La directrice du Jeu de Paume doit alors mener sa barque en solo, en soulignant le fait que l’exposition avait été accueillie quelques mois plus tôt au MACBA de Barcelone (Musée d’art contemporain), sans rencontrer aucun problème. De plus, avant même que ne commence l’exposition et la polémique qui en a découlé, l’artiste avait anticipé les remarques des rétracteurs: «Je ne mets pas mes opinions dans mon travail. J’essaie de mettre en lumière des situations». Elle aurait également évoqué les auteurs des attentats suicides qui se font exploser «pour assassiner des Israéliens». Un assassinat étant un acte volontaire, elle reconnaîtrait donc en ce sens une certaine préméditation dans les actes des Palestiniens: un paradoxe de plus dans sa prise de position.

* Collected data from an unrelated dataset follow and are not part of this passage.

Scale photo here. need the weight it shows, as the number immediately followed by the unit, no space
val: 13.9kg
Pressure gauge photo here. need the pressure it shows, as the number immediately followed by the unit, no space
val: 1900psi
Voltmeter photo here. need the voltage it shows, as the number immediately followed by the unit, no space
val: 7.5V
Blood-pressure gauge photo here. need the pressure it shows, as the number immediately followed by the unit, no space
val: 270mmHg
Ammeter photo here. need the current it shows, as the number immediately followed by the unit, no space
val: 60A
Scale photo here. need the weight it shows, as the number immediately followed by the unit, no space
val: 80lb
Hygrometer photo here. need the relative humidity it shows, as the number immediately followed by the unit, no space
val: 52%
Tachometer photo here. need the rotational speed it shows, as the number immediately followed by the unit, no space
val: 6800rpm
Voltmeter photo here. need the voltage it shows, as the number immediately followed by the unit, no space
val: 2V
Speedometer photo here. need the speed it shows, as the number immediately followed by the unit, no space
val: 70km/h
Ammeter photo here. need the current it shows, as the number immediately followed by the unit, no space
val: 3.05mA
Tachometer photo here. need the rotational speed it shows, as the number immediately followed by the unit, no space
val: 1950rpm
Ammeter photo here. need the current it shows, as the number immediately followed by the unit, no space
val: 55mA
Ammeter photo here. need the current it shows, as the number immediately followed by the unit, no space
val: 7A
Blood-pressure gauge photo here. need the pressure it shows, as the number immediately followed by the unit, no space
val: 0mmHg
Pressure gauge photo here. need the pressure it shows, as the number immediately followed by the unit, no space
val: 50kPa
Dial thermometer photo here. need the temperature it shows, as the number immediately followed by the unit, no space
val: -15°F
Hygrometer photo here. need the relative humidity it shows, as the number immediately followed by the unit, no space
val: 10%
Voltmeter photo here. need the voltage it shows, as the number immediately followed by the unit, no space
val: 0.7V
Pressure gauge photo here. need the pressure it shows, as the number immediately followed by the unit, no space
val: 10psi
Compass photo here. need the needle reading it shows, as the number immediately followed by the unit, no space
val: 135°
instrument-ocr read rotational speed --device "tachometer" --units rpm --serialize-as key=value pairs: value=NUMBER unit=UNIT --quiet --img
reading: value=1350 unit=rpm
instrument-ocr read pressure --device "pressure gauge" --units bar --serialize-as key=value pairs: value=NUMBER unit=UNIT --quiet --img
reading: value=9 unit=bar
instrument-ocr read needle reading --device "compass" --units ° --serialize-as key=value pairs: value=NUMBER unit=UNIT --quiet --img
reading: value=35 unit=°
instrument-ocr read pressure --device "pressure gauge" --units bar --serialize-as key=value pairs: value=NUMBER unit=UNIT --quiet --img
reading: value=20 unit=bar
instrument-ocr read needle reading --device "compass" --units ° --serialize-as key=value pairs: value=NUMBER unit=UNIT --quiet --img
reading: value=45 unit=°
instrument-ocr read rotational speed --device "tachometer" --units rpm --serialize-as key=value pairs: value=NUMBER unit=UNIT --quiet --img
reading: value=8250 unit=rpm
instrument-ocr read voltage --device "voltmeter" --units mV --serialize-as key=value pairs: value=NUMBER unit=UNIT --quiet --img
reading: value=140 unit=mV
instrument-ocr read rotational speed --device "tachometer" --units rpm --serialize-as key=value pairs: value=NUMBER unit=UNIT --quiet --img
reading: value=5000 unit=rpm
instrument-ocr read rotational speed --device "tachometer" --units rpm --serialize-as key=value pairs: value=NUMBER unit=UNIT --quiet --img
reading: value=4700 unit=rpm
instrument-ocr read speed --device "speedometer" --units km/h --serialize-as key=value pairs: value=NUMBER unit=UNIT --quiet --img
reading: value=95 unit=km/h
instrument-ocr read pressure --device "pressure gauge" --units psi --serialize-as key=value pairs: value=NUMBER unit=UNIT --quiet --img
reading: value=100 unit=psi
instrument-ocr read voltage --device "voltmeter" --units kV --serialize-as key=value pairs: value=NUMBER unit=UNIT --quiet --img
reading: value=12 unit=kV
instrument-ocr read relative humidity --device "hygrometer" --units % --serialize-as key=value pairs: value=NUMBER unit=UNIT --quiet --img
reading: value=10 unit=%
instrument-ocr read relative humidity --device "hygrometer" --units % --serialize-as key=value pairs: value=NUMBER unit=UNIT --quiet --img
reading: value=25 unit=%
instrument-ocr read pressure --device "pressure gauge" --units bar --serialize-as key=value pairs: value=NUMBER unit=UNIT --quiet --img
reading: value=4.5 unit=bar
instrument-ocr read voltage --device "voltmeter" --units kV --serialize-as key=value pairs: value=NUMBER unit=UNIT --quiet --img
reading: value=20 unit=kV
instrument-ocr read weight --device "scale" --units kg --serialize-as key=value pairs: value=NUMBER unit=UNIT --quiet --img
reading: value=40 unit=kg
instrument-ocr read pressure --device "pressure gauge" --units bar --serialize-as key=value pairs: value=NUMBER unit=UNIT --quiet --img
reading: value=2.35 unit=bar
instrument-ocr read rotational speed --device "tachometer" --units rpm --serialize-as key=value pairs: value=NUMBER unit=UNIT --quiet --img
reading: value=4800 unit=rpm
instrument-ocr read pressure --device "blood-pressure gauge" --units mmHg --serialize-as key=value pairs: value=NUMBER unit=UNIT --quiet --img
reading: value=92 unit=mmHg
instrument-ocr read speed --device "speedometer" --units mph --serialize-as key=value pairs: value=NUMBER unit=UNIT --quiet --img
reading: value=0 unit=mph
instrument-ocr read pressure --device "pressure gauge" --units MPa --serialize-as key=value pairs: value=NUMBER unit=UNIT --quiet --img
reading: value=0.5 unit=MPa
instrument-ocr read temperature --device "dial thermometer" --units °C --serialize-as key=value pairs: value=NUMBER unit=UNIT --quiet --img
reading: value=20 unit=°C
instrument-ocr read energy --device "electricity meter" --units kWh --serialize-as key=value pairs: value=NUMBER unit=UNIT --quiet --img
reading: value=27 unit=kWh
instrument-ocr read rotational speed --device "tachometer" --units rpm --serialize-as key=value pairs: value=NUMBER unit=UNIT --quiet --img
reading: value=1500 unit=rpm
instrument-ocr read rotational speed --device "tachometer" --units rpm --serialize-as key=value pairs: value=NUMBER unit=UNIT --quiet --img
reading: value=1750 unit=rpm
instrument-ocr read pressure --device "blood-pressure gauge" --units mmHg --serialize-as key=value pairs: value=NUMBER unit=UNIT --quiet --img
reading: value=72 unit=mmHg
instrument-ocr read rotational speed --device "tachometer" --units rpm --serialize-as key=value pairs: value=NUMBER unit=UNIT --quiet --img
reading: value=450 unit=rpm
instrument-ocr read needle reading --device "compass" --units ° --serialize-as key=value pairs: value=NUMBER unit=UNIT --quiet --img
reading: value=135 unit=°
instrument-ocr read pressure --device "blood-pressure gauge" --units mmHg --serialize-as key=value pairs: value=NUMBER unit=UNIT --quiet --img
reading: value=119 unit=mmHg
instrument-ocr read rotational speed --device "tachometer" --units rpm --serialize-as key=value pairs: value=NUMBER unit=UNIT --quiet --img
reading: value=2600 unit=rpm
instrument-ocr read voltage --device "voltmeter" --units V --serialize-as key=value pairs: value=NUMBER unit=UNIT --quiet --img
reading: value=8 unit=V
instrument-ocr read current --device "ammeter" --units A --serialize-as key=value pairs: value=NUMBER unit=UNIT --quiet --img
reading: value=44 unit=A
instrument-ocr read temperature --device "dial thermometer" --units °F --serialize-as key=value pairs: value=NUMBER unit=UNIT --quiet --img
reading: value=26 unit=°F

Il faut donc reconnaître que même si le désir de censure n’est pas concevable, l’artiste devrait se décider à assumer pleinement son art et veiller à ce que son message soit clair auprès des visiteurs. Car quitte à défendre la liberté de création, autant être capable d’affirmer distinctement ses positions politiques et artistiques, plutôt que de refuser toute intervention en se réfugiant derrière un simpliste dossier de presse.
Enfin, comme s’il fallait faire écho à cet épisode pour le moins désolant, l’art a été une fois de plus mis à l’épreuve ces derniers jours, une série d’œuvres ayant été vandalisées contre des individus homophobes. Dans ce cas, «La création d’Adam» de Michel Ange prônerait aussi l’homosexualité… alors? A brûler? Peut-être serait-il temps de rappeler aux Français ce en quoi consiste l’Art si l’on ne veut pas atteindre le paroxysme du ridicule. Oui, parce qu’au XXIème siècle, on se délecte de créations douteuses, tant que ça n’a pas de sens et que surtout, cela ne mène à aucune réflexion que ce soit. Alors vive le Gangnam style et au bûcher tout œuvre qui oserait mettre le doigt sur un sujet fâcheux…ou pas.